Question

How do you factorize $10{{x}^{2}}+3x-4$?

Answer 1

Hint: We will be using the method of factorization to factor the given quadratic equation. We have the middle term as 3x, so we need to find two numbers such that their sum is 3x and the product is -40. Once we get the numbers, we can easily take out the common factors and get the answer.

Complete step-by-step solution:
The given equation is $10{{x}^{2}}+3x-4$ which is a quadratic equation. if we compare the equation to standard quadratic equation $a{{x}^{2}}+bx+c$ then
$a=10,b=3$ and $c=-4$
To factor a quadratic equation we can find two numbers m and n such that the sum of m and n is equal to b and the product of m and n is $ac$. Then we can split $bx$ to $mx+nx$ then we can factor the equation easily.
In our case
$\begin{align}
  & ac=10\times (-4) \\
 & ac=-40 \\
\end{align}$
And $b=3$
So pair of 2 numbers whose product is -40 are (1,-40) , (2,-20) , (4,-10) , (5,-8), (8,-5),(10,-4),(20,-2) and (40,-1) .
But there is only one pair whose sum is 3 that is (8,-5)
We can spilt $3x$ to $8x-5x$
So $10{{x}^{2}}+3x-4=10{{x}^{2}}+8x-5x-4$
Taking 2x common in the first half of the equation and taking -1 common in the second half of the equation.
$\Rightarrow 10{{x}^{2}}+8x-5x-4=2x\left( 5x+4 \right)-1\left( 5x+4 \right)$
Taking $5x+4$ common
$\Rightarrow 2x\left( 5x+4 \right)-1\left( 5x+4 \right)=\left( 5x+4 \right)\left( 2x-1 \right)$
In this way we can factor a quadratic equation; another method is directly finding the roots of the equation.

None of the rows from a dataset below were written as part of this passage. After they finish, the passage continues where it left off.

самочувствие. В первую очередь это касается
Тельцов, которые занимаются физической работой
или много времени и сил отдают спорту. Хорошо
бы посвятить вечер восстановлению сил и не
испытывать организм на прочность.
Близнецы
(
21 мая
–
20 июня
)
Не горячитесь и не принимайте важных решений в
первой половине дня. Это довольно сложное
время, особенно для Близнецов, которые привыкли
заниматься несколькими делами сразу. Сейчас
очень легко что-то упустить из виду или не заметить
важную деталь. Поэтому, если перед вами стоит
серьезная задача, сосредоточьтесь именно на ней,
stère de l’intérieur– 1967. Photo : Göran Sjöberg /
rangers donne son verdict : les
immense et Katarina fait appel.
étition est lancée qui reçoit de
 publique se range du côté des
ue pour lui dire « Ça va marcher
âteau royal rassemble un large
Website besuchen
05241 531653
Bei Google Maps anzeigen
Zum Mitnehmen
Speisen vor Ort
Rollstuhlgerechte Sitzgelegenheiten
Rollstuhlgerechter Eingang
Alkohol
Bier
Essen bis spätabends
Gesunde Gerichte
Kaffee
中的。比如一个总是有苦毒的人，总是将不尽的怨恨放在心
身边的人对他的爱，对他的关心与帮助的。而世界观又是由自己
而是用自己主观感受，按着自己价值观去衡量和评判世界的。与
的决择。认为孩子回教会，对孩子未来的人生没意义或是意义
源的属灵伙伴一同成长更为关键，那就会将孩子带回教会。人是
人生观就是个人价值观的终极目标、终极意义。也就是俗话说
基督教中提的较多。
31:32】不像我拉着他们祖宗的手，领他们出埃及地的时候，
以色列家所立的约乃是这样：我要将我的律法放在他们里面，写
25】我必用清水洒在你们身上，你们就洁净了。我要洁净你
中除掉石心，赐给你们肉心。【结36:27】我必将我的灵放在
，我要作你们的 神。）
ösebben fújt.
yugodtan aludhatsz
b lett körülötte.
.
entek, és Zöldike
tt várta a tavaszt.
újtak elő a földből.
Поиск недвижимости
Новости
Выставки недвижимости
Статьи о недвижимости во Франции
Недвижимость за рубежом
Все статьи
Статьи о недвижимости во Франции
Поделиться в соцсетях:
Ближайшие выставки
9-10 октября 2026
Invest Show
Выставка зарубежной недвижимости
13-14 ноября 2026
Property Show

Note: While factoring a quadratic equation spilt the $bx$ term in such a way that the product of the coefficient of x is equal to $ac$ (product of the coefficient of ${{x}^{2}}$ and constant term). Sometimes we can’t spilt $bx$ because the roots may come as irrational.in that case we have to first find the roots of equation then we can write $a{{x}^{2}}+bx+c=a\left( x-\alpha \right)\left( x-\beta \right)$ where $\alpha $ and $\beta $ are roots of the equation. Be careful while choosing the sign of the pair 5 and 8. We require the sum to be positive, so 8 must-have positive signs, and 5 must have negative signs.